> Given material

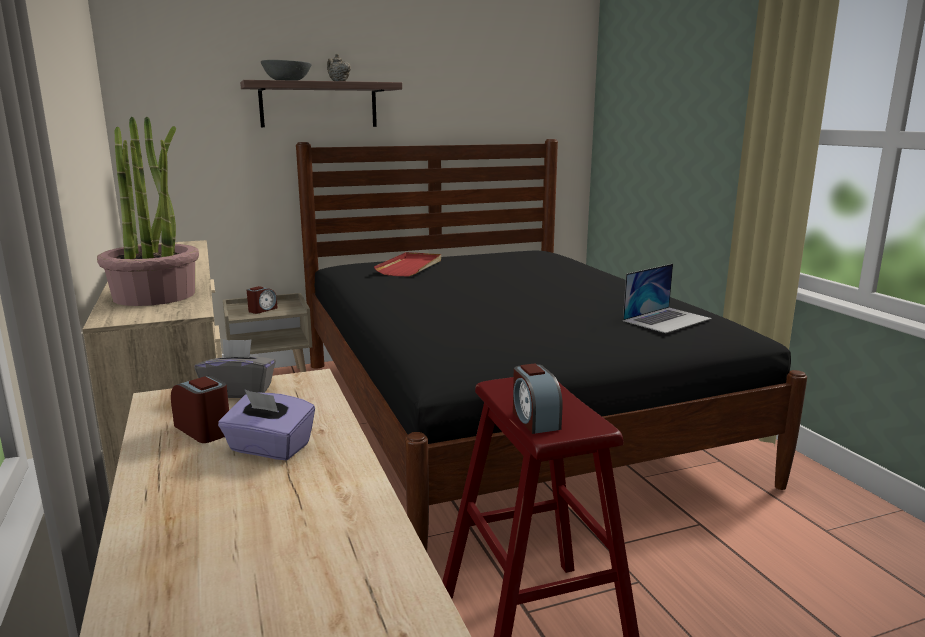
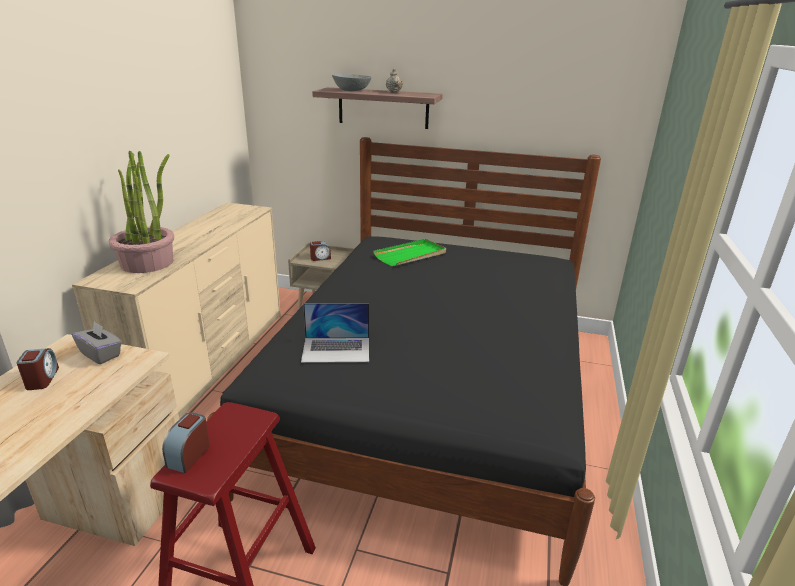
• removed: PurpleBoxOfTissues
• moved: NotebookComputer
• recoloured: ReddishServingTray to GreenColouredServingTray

> What is being asked
Keep every word of the material exactly as given. Drop the pictures.

> Task solution
• removed: PurpleBoxOfTissues
• moved: NotebookComputer
• recoloured: ReddishServingTray to GreenColouredServingTray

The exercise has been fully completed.